Suissa also told Seeking Alpha that he’s interested in investing in proprietary data security.
“Security is a key part of any solution,” he said. “You cannot provide anything today in the tech world without security as part of it. You need to be able to integrate for proprietary data without it thinking it, knowing it’s secure and also being able to tailor it to your own business.”
His company has backed companies like data analytics firm Databricks. Suissa said the industry’s next phase will see the incorporation of AI, something Databricks undertook when it purchased MosaicML earlier this year.
“They’re going to own this space,” Suissa said, adding that the company was due to reach $2 billion in revenue in the quarters ahead.

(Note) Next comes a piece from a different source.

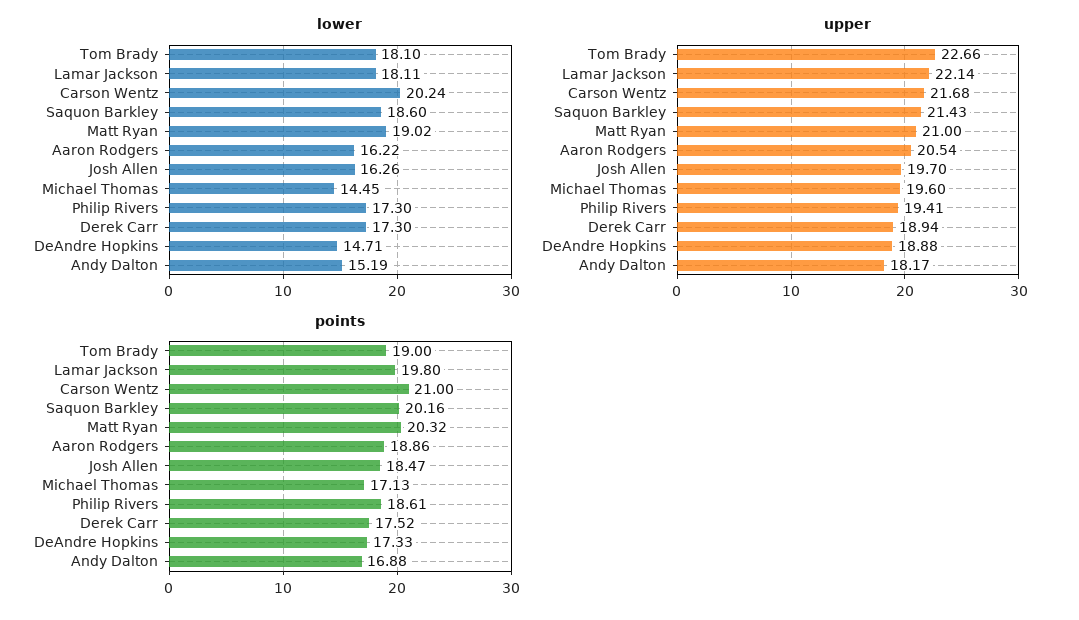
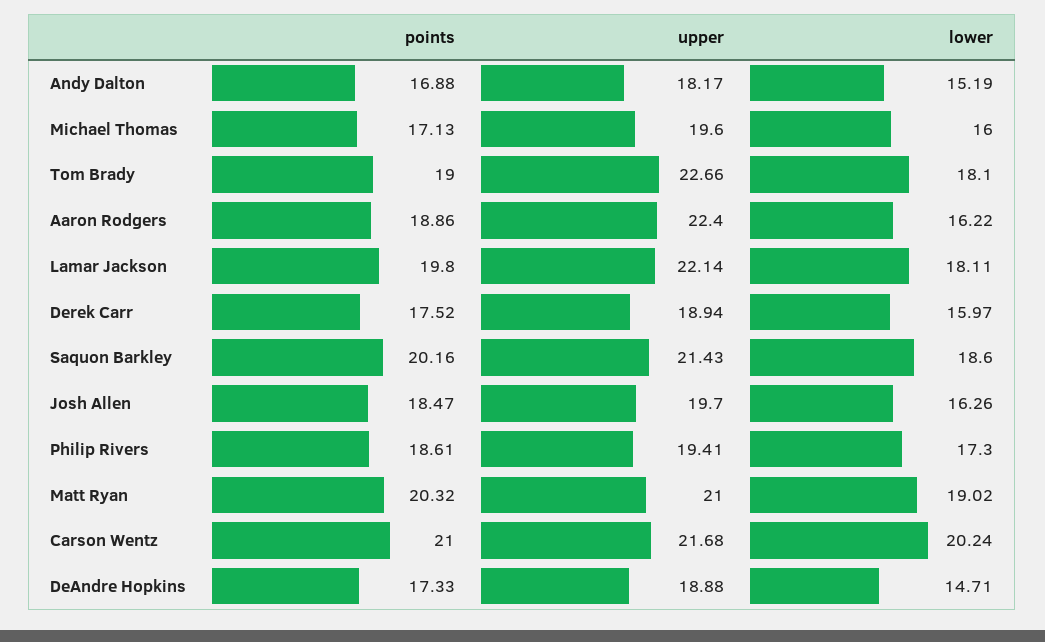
lower, Michael Thomas: 14.45 -> 16
lower, Derek Carr: 17.3 -> 15.97
upper, Aaron Rodgers: 20.54 -> 22.4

Overall, however, AI is “entering the end of its first full year of commercialization without having cracked the profitability nut,” PYMNTS wrote last week.
The steep cost of AI, fueled mainly by the computing power an AI model requires — which grows alongside the number of customers using the product — “is an uncomfortable and expensive reality” that businesses need to adapt to stay competitive, the report said.
Just one AI query can cost almost 1,000 times that of the same question asked of a standard Google search, making the margins for AI applications smaller than other software-as-a-service (SaaS) solutions.
“Even when they aren’t being used by customers, AI models need to be constantly retrained and fine-tuned to stay relevant and safe, a computationally heavy process that isn’t necessarily easy on a firm’s war chest,” PYMNTS wrote.
All the same, the generative AI industry itself is projected to reach $1.3 trillion by 2032.